Set problem A: Gather every line in the entries below that contains the word "Samsung", and copy each of those lines in full.

An unsympathetic reader of
these letters, as well as of the more flowery poems, might be
tempted to condemn Bax as a rather selfish person from a privileged
and cosseted background, surrounded by domestic servants, who could
afford to indulge himself in passionate affairs, pursuing girls to
Russia at the drop of a hat — or even at the drop of his own
sister: in his hot pursuit of "Loubya" he left Evelyn
stranded in the middle of Kerry without a penny to her name and with
no thought of the consequences. What the letters do convey in
abundance is the ardent, impulsive character of the composer,
something already familiar to us from the wide-ranging moods of his
music. As with his poetry, Colin Scott-Sutherland has provided
illuminating footnotes, with translations, for example, of the
Norwegian and Gaelic endearments in which Bax delights.

Stored data:
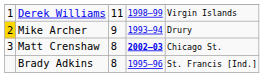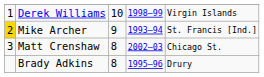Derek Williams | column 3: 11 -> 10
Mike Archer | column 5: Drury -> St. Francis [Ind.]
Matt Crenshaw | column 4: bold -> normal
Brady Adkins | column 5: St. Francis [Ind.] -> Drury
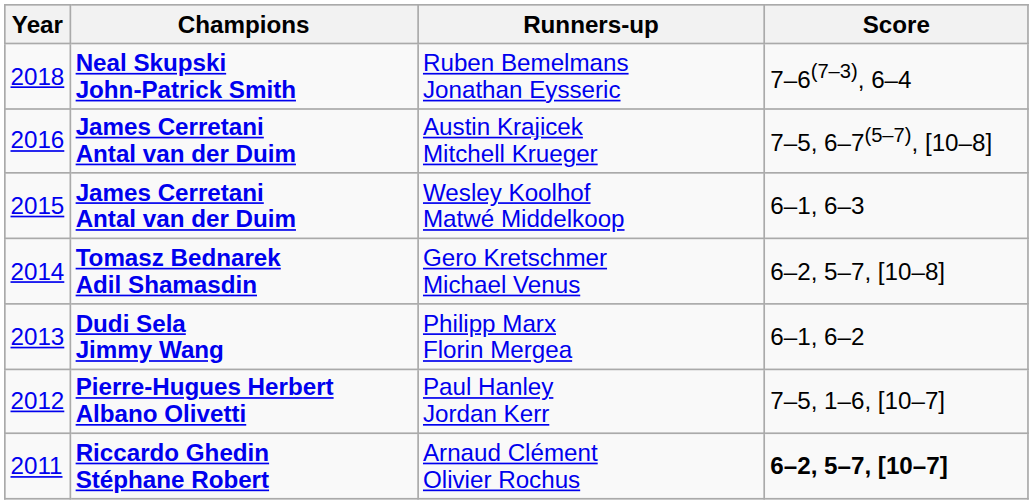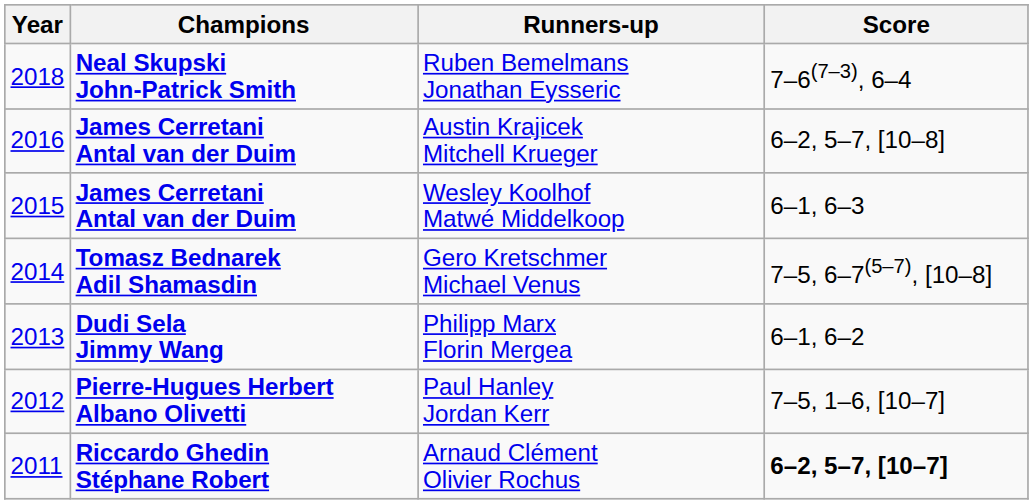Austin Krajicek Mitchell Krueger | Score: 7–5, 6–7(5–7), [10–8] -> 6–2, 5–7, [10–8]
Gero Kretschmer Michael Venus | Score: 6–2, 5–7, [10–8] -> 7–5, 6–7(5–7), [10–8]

...

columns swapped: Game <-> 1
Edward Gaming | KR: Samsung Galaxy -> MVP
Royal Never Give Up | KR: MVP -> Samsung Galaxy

==

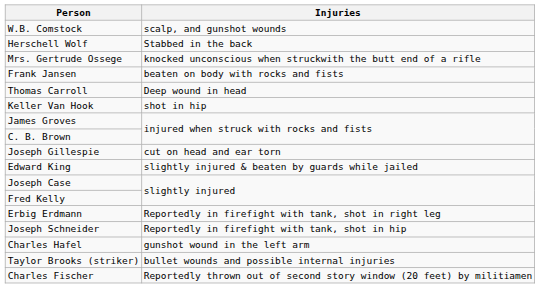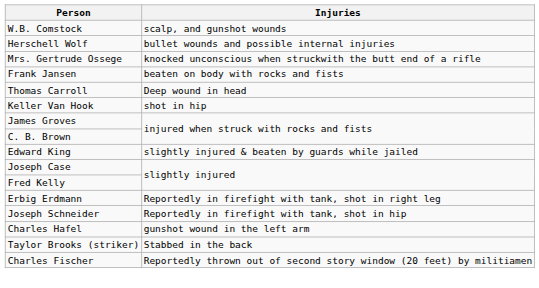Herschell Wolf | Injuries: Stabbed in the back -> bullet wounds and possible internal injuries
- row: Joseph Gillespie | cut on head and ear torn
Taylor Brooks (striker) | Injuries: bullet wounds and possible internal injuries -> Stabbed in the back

Set problem B: Reproduce the passage about Bax's letters word for word, starting at "An unsympathetic reader" and ending at "which Bax delights.".

Complete response A:
Edward Gaming | KR: Samsung Galaxy -> MVP
Royal Never Give Up | KR: MVP -> Samsung Galaxy

Complete response B:
An unsympathetic reader of
these letters, as well as of the more flowery poems, might be
tempted to condemn Bax as a rather selfish person from a privileged
and cosseted background, surrounded by domestic servants, who could
afford to indulge himself in passionate affairs, pursuing girls to
Russia at the drop of a hat — or even at the drop of his own
sister: in his hot pursuit of "Loubya" he left Evelyn
stranded in the middle of Kerry without a penny to her name and with
no thought of the consequences. What the letters do convey in
abundance is the ardent, impulsive character of the composer,
something already familiar to us from the wide-ranging moods of his
music. As with his poetry, Colin Scott-Sutherland has provided
illuminating footnotes, with translations, for example, of the
Norwegian and Gaelic endearments in which Bax delights.